A registered nurse in Maple Creek, Sask., says she's feeling equal parts proud and grateful after being the one to vaccinate her parents against the coronavirus.

Lynette Brown has been working at the town's pop-up COVID-19 immunization clinic since February.

When her parents, Tom and Marianna Eremenko, booked in to get their Moderna shots on March 17, they knew she was working that day, so they took their chances and asked if their daughter was available.

And as fate would have it, she was.

"You always strive to give a really good needle so you don't cause any pain — and I wanted to have a little bragging rights, too," Brown joked. "So there was just a little bit of pressure; I didn't want to hurt them."

"I kind of felt a pinch a little bit, but otherwise, it was all right," said Tom, 82.
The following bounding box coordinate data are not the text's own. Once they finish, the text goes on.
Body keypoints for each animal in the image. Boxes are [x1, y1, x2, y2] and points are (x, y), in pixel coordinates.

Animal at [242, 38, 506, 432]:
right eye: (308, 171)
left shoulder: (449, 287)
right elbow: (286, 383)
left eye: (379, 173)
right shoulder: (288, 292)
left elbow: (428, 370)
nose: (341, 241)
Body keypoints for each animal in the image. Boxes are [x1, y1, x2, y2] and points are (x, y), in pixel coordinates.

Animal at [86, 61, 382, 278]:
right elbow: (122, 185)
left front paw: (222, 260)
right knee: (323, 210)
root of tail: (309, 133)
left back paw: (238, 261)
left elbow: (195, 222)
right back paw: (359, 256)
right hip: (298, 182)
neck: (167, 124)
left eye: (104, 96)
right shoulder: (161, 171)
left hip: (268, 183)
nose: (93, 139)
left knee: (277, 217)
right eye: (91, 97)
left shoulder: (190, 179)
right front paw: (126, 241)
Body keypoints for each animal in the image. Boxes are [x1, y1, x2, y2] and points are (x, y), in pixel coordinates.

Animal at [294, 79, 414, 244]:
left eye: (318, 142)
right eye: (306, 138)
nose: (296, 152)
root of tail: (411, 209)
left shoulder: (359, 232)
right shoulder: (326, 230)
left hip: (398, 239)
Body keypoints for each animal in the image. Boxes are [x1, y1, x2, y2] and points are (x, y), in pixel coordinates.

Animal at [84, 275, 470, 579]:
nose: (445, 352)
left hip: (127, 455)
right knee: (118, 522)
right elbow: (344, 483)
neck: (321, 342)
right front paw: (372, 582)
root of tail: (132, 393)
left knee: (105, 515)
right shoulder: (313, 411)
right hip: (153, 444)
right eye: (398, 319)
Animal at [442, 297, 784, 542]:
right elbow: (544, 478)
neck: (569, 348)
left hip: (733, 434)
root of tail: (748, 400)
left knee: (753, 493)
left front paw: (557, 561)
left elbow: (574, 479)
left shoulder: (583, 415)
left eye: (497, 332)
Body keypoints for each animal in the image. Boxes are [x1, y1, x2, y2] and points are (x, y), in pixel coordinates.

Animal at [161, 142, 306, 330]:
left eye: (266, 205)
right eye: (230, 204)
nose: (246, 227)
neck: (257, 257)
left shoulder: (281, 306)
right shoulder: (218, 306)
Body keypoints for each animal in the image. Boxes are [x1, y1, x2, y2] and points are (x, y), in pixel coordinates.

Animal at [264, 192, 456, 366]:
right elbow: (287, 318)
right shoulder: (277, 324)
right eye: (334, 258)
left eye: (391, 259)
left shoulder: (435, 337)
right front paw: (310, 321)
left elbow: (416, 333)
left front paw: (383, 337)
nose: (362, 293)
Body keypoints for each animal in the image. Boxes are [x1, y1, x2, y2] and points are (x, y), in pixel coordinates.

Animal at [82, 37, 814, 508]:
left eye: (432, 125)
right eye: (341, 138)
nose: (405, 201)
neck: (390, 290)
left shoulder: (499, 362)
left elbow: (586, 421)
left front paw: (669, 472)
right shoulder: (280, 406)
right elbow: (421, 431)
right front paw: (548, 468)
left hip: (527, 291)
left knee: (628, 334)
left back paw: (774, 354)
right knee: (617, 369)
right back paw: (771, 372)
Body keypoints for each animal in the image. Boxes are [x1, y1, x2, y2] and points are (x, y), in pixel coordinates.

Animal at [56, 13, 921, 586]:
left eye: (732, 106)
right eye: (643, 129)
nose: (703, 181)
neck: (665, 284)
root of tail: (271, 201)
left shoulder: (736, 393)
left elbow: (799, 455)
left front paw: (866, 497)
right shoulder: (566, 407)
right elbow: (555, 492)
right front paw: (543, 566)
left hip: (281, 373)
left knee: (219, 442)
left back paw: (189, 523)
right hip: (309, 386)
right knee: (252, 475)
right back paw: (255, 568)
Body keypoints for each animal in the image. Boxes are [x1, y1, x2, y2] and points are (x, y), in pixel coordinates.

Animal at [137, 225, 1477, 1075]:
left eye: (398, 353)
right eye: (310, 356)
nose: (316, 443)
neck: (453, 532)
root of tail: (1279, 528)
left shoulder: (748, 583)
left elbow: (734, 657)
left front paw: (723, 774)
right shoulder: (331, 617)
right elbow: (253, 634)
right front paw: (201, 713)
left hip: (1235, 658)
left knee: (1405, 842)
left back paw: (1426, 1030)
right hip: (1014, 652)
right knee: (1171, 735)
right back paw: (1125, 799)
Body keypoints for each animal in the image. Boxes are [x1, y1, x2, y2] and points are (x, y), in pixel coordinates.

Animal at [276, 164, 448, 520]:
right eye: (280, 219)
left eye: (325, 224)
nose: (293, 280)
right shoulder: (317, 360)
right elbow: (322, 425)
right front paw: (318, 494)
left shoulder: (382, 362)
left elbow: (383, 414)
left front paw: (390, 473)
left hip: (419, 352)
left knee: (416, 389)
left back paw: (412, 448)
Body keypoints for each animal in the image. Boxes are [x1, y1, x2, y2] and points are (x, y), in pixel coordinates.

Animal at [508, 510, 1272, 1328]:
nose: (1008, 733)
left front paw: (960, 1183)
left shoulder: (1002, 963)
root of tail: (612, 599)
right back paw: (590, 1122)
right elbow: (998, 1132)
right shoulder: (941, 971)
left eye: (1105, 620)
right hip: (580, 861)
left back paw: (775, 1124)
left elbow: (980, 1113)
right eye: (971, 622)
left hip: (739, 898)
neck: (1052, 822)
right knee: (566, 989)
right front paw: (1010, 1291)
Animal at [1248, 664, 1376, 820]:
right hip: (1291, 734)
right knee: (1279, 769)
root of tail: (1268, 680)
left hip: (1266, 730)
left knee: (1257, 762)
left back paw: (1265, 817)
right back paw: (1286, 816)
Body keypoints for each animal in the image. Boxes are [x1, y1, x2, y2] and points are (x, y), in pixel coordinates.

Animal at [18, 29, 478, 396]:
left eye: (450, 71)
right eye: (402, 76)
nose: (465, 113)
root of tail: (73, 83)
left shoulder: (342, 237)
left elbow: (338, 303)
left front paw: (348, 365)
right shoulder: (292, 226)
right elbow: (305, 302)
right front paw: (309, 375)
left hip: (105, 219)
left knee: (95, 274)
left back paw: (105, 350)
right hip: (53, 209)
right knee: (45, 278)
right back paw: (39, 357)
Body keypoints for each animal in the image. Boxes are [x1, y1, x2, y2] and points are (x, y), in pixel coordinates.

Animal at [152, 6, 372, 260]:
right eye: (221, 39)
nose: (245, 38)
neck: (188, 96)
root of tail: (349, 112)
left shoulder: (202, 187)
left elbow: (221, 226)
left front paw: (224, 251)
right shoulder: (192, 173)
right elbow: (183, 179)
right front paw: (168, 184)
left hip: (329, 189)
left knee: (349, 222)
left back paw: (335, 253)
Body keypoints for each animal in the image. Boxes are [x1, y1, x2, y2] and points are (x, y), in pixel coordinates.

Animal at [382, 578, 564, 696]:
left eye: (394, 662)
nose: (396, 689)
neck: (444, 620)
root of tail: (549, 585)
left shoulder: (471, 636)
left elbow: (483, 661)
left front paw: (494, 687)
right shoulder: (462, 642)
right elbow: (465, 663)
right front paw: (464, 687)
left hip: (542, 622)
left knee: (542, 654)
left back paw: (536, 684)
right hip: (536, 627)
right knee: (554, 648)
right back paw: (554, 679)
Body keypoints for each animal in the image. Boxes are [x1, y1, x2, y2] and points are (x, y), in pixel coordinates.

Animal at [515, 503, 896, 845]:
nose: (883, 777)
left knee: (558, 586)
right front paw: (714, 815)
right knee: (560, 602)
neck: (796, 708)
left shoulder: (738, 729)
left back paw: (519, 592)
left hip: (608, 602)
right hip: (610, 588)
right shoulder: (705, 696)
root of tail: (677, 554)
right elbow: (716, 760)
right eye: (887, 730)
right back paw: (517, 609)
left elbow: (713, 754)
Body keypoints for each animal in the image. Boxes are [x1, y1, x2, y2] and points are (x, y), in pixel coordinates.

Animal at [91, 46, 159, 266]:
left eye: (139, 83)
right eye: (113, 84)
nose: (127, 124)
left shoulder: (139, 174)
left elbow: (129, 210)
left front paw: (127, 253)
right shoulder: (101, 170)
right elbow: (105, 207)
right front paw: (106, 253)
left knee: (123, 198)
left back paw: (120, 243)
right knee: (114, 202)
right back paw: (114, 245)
"She did good — I never felt it at all," added Marianna, 72. "We're quite proud of her."

Lynette Brown, a registered nurse of 24 years who works in Maple Creek, Sask., is now completely vaccinated against COVID-19.
Lynette Brown, a registered nurse of 24 years who works in Maple Creek, Sask., is now completely vaccinated against COVID-19. (Submitted by Lynette Brown)

Now that she's fully vaccinated and her parents are halfway there, Brown noted it offers a sense of relief.

"I was excited to be able to give them some protection against [COVID-19]," she said. "I was very proud and I felt very privileged to be able to do that for them."

'First step of getting back to some kind of normal'

Tom said one of the best parts about getting his jab was being able to see his daughter in person after months of being apart.

"We don't see her that much, so it was nice to be able to see her and to have her give us our shots," he said.

"We haven't seen much of our family, we're trying to isolate," Marianna added. "Now, if we can get our second shot — and everybody else gets their shots — then maybe things will get back to normal."

Lynette Brown says occasionally working alongside her niece — Kendie Bowyer (left), who’s also a nurse — at the COVID-19 vaccination clinic helps soothe the loneliness of missing her extended family.
Lynette Brown says occasionally working alongside her niece — Kendie Bowyer (left), who’s also a nurse — at the COVID-19 vaccination clinic helps soothe the loneliness of missing her extended family. (Submitted by Lynette Brown)

Brown agreed, noting that giving her parents their vaccines was one of the few times she's seen them — along with the rest of her extended family — since June of last year, when they safely held a graduation barbecue for her son.

"[Getting immunized] is the first step of getting back to some kind of normal," she said. "Whether normal is not going to be 100 per cent what it was before, we'll be able to get back together again."